Data extracted from a collection
==============================
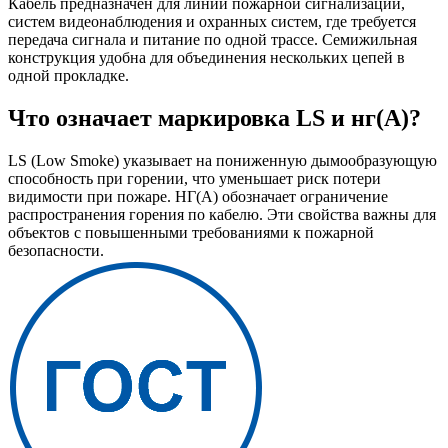
Кабель предназначен для линий пожарной сигнализации,
систем видеонаблюдения и охранных систем, где требуется
передача сигнала и питание по одной трассе. Семижильная
конструкция удобна для объединения нескольких цепей в
одной прокладке.
Что означает маркировка LS и нг(А)?
LS (Low Smoke) указывает на пониженную дымообразующую
способность при горении, что уменьшает риск потери
видимости при пожаре. НГ(А) обозначает ограничение
распространения горения по кабелю. Эти свойства важны для
объектов с повышенными требованиями к пожарной
безопасности.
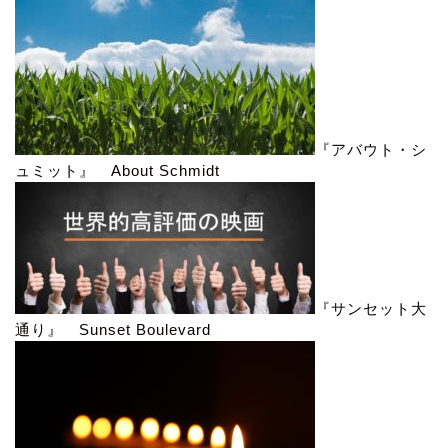
『アバウト・シ
ュミット』 About Schmidt
『サンセット大
通り』 Sunset Boulevard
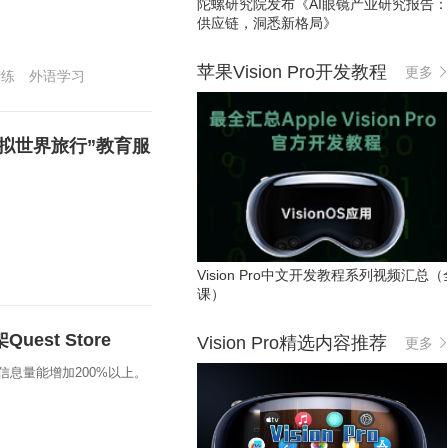
陀螺研究院发布《AI眼镜产业研究报告
供应链，洞悉新格局》
苹果Vision Pro开发教程
更多
陪练
外语学习
“虚拟世界旅行”教育服
Vision Pro中文开发教程系列视频汇总（
课）
uest Store
Vision Pro精选内容推荐
更多
信息量能增加200%以上。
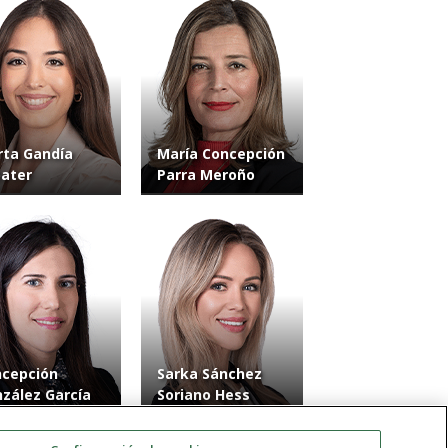
ta Gandía
María Concepción
ater
Parra Meroño
cepción
Sarka Sánchez
zález García
Soriano Hess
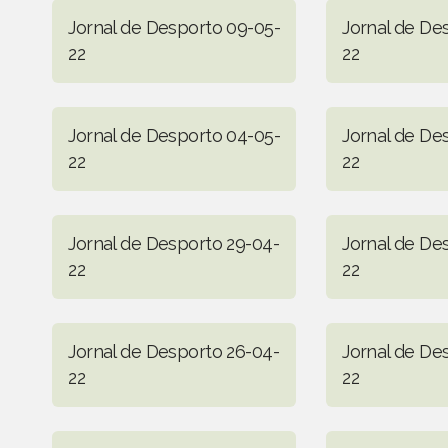
Jornal de Desporto 09-05-
Jornal de De
22
22
Jornal de Desporto 04-05-
Jornal de De
22
22
Jornal de Desporto 29-04-
Jornal de De
22
22
Jornal de Desporto 26-04-
Jornal de De
22
22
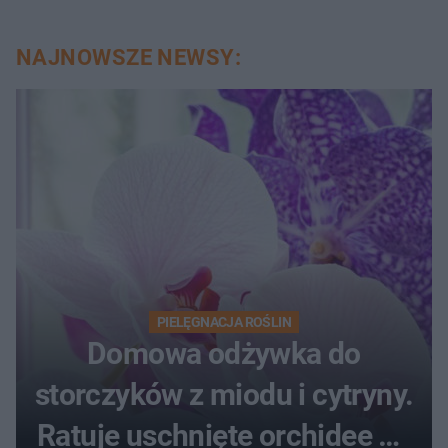
NAJNOWSZE NEWSY:
PIELĘGNACJA ROŚLIN
Domowa odżywka do
storczyków z miodu i cytryny.
Ratuje uschnięte orchidee po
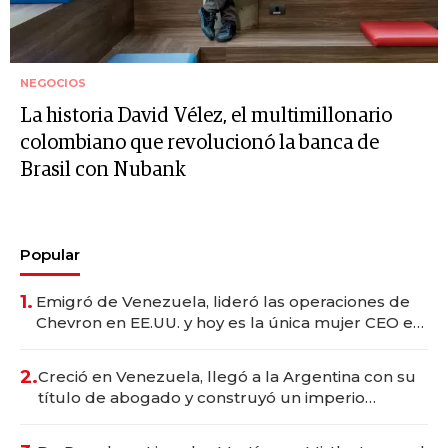
NEGOCIOS
La historia David Vélez, el multimillonario
colombiano que revolucionó la banca de
Brasil con Nubank
Popular
1.
Emigró de Venezuela, lideró las operaciones de
Chevron en EE.UU. y hoy es la única mujer CEO en
Vaca Muerta
2.
Creció en Venezuela, llegó a la Argentina con su
título de abogado y construyó un imperio
gastronómico que revoluciona las marcas "fast
premium"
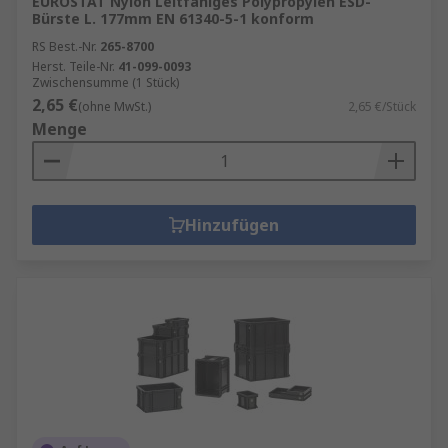
EUROSTAT Nylon Leitfähiges Polypropylen ESD-
Bürste L. 177mm EN 61340-5-1 konform
RS Best.-Nr.
265-8700
Herst. Teile-Nr.
41-099-0093
Zwischensumme (1 Stück)
2,65 €
(ohne MwSt.)
2,65 €/Stück
Menge
Hinzufügen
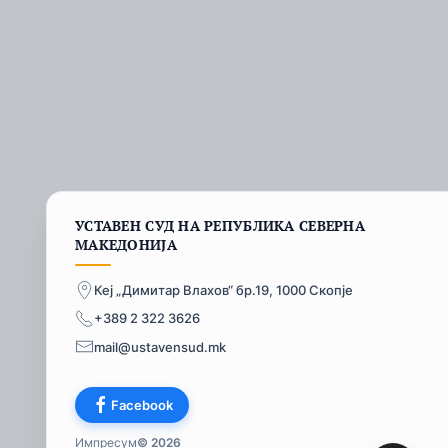
УСТАВЕН СУД НА РЕПУБЛИКА СЕВЕРНА
МАКЕДОНИЈА
Кеј „Димитар Влахов“ бр.19, 1000 Скопје
+389 2 322 3626
mail@ustavensud.mk
Facebook
Импресум
© 2026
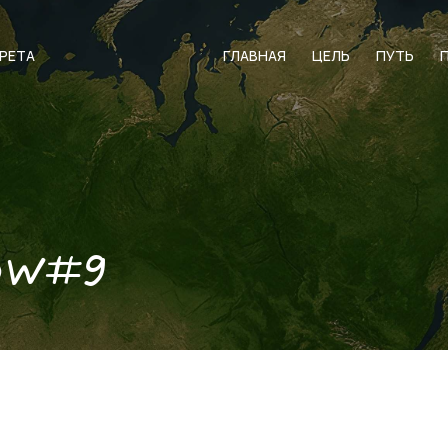
АРЕТА
ГЛАВНАЯ
ЦЕЛЬ
ПУТЬ
ow#9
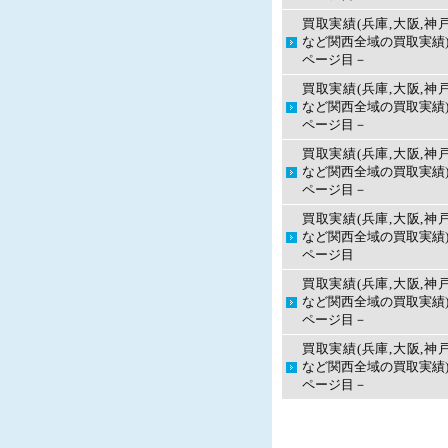
買取実績(兵庫,大阪,神
など関西全域の買取実績)
ページ目－
買取実績(兵庫,大阪,神
など関西全域の買取実績)
ページ目－
買取実績(兵庫,大阪,神
など関西全域の買取実績)
ページ目－
買取実績(兵庫,大阪,神
など関西全域の買取実績)
ページ目
買取実績(兵庫,大阪,神
など関西全域の買取実績)
ページ目－
買取実績(兵庫,大阪,神
など関西全域の買取実績)
ページ目－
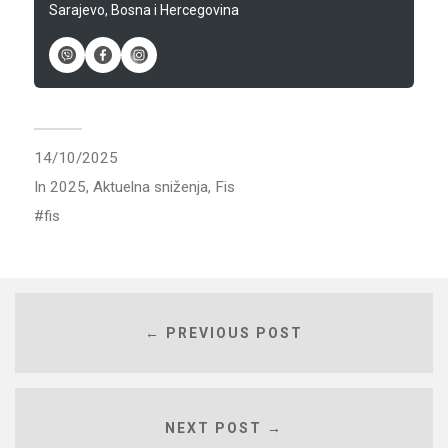
Sarajevo, Bosna i Hercegovina
14/10/2025
In
2025
,
Aktuelna sniženja
,
Fis
fis
← PREVIOUS POST
NEXT POST →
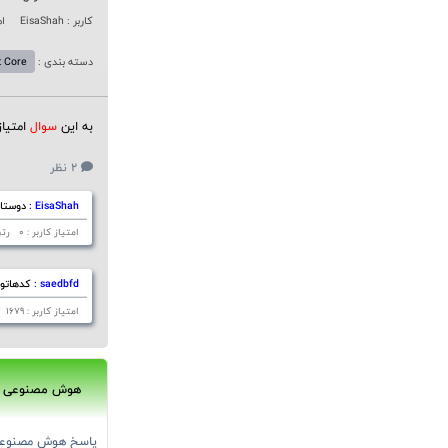
کاربر : EisaShah
ام
دسته بندی :
t Core
به این
سوال
امتیا
2 نظر
EisaShah :
دوستان
امتیاز کاربر : 0 رتبه کاربر : 7335 تاریخ ثبت : 11:16 1401/07/29
saedbfd :
کدهاتون
امتیاز کاربر : 1679 رتبه کاربر : 1 تاریخ ثبت : 11:17 1401/07/29
هوش مصنوعی
پاسخ هوش مصنوع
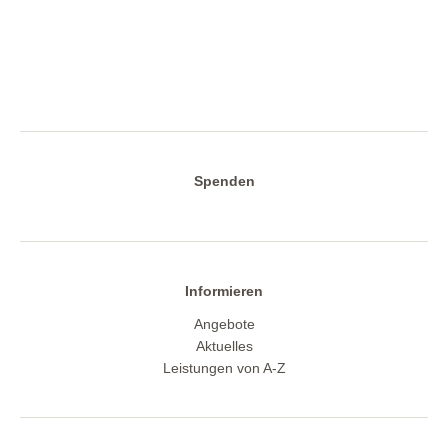
Spenden
Informieren
Angebote
Aktuelles
Leistungen von A-Z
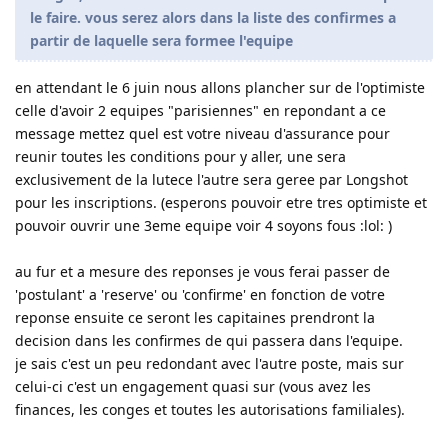
le faire. vous serez alors dans la liste des confirmes a
partir de laquelle sera formee l'equipe
en attendant le 6 juin nous allons plancher sur de l'optimiste
celle d'avoir 2 equipes "parisiennes" en repondant a ce
message mettez quel est votre niveau d'assurance pour
reunir toutes les conditions pour y aller, une sera
exclusivement de la lutece l'autre sera geree par Longshot
pour les inscriptions. (esperons pouvoir etre tres optimiste et
pouvoir ouvrir une 3eme equipe voir 4 soyons fous :lol: )
au fur et a mesure des reponses je vous ferai passer de
'postulant' a 'reserve' ou 'confirme' en fonction de votre
reponse ensuite ce seront les capitaines prendront la
decision dans les confirmes de qui passera dans l'equipe.
je sais c'est un peu redondant avec l'autre poste, mais sur
celui-ci c'est un engagement quasi sur (vous avez les
finances, les conges et toutes les autorisations familiales).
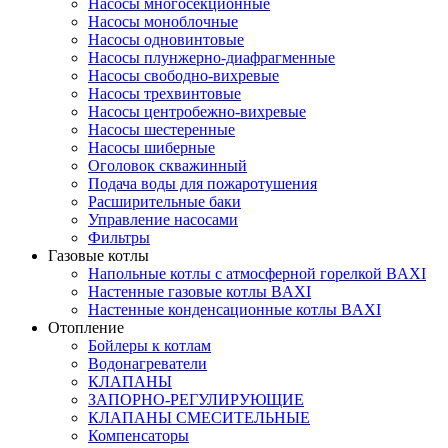
Насосы многосекционные
Насосы моноблочные
Насосы одновинтовые
Насосы плунжерно-диафрагменные
Насосы свободно-вихревые
Насосы трехвинтовые
Насосы центробежно-вихревые
Насосы шестеренные
Насосы шиберные
Оголовок скважинный
Подача воды для пожаротушения
Расширительные баки
Управление насосами
Фильтры
Газовые котлы
Напольные котлы с атмосферной горелкой BAXI
Настенные газовые котлы BAXI
Настенные конденсационные котлы BAXI
Отопление
Бойлеры к котлам
Водонагреватели
КЛАПАНЫ
ЗАПОРНО-РЕГУЛИРУЮЩИЕ
КЛАПАНЫ СМЕСИТЕЛЬНЫЕ
Компенсаторы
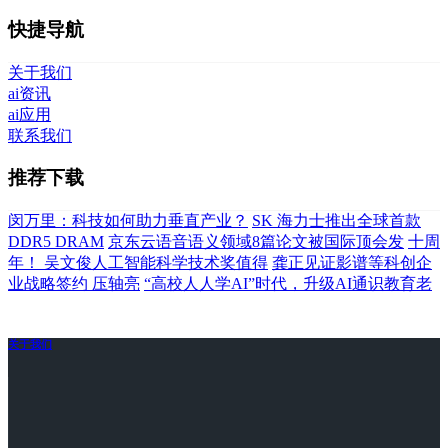
快捷导航
关于我们
ai资讯
ai应用
联系我们
推荐下载
闵万里：科技如何助力垂直产业？
SK 海力士推出全球首款
DDR5 DRAM
京东云语音语义领域8篇论文被国际顶会发
十周
年！ 吴文俊人工智能科学技术奖值得
龚正见证影谱等科创企
业战略签约 压轴亮
“高校人人学AI”时代，升级AI通识教育老
关于我们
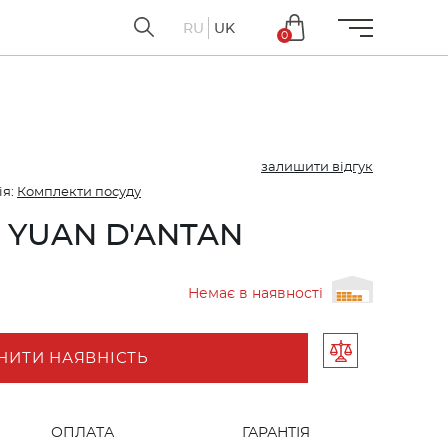
RU
UK
0
залишити відгук
ія:
Комплекти посуду
у YUAN D'ANTAN
Немає в наявності
НИТИ НАЯВНІСТЬ
ОПЛАТА
ГАРАНТІЯ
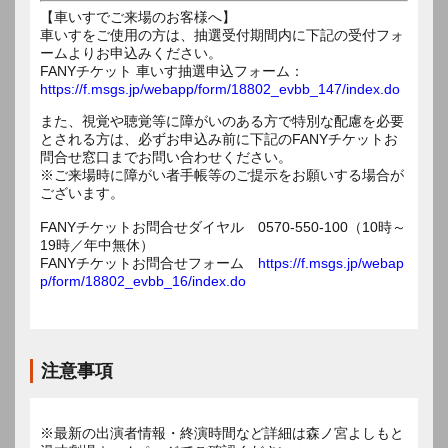
【車いすでご来場のお客様へ】
車いすをご使用の方は、抽選受付期間内に下記の受付フォ
ームよりお申込みください。
FANYチケット 車いす抽選申込フォーム：
https://f.msgs.jp/webapp/form/18802_evbb_147/index.do
また、視覚や聴覚等に障がいのある方で特別な配慮を必要
とされる方は、必ずお申込み前に下記のFANYチケットお
問合せ窓口までお問い合わせください。
※ご来場時に障がい者手帳等のご提示をお願いする場合が
ございます。
FANYチケットお問合せダイヤル 0570-550-100（10時～
19時／年中無休）
FANYチケットお問合せフォーム
https://f.msgs.jp/webap
p/form/18802_evbb_16/index.do
注意事項
※最新の出演者情報・終演時間など詳細は森ノ宮よしもと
==============================
TO DO
Your answer must consist only of the lines from the one with "FANYチケットお問合せフォーム" through the final line of the entries, each retyped exactly.

RESPONSE TO THE EXERCISE
FANYチケットお問合せフォーム
https://f.msgs.jp/webap
p/form/18802_evbb_16/index.do
注意事項
※最新の出演者情報・終演時間など詳細は森ノ宮よしもと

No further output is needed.